Saved data entries:

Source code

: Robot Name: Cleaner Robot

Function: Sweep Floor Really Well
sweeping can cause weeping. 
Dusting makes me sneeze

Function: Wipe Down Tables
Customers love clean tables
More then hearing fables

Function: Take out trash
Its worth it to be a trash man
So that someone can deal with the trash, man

YOUR GOAL:
Look through the records for the string "trash". Copy every line that has it.

TASK SOLUTION:
Function: Take out trash
Its worth it to be a trash man
So that someone can deal with the trash, man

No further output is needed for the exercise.